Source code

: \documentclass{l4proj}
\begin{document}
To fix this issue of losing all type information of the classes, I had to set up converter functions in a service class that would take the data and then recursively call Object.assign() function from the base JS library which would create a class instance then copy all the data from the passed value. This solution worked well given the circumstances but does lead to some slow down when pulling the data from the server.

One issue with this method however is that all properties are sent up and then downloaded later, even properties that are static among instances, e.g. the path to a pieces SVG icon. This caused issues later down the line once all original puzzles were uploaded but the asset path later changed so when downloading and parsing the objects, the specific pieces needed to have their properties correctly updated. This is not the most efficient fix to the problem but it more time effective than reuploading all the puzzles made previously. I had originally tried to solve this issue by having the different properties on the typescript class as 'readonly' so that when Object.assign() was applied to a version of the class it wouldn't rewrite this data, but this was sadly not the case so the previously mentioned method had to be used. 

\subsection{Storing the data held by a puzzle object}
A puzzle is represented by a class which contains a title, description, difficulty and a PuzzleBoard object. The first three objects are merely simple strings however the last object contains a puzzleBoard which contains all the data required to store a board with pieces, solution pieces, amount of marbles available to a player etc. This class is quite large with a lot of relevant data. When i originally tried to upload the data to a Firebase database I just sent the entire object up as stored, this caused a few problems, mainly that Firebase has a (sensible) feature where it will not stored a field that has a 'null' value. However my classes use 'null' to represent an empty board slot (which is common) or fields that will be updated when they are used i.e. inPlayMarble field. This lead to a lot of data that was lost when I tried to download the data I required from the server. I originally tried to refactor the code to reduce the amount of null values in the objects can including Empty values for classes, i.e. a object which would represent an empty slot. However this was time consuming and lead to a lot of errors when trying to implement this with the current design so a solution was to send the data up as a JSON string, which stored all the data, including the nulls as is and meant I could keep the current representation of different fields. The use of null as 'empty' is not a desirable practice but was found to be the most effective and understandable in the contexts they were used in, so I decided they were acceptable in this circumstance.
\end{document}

:: What is expected ::
Output the line containing "A puzzle is" together with all later lines of the entries, exactly as written, through the final line.

:: Exercise output ::
A puzzle is represented by a class which contains a title, description, difficulty and a PuzzleBoard object. The first three objects are merely simple strings however the last object contains a puzzleBoard which contains all the data required to store a board with pieces, solution pieces, amount of marbles available to a player etc. This class is quite large with a lot of relevant data. When i originally tried to upload the data to a Firebase database I just sent the entire object up as stored, this caused a few problems, mainly that Firebase has a (sensible) feature where it will not stored a field that has a 'null' value. However my classes use 'null' to represent an empty board slot (which is common) or fields that will be updated when they are used i.e. inPlayMarble field. This lead to a lot of data that was lost when I tried to download the data I required from the server. I originally tried to refactor the code to reduce the amount of null values in the objects can including Empty values for classes, i.e. a object which would represent an empty slot. However this was time consuming and lead to a lot of errors when trying to implement this with the current design so a solution was to send the data up as a JSON string, which stored all the data, including the nulls as is and meant I could keep the current representation of different fields. The use of null as 'empty' is not a desirable practice but was found to be the most effective and understandable in the contexts they were used in, so I decided they were acceptable in this circumstance.
\end{document}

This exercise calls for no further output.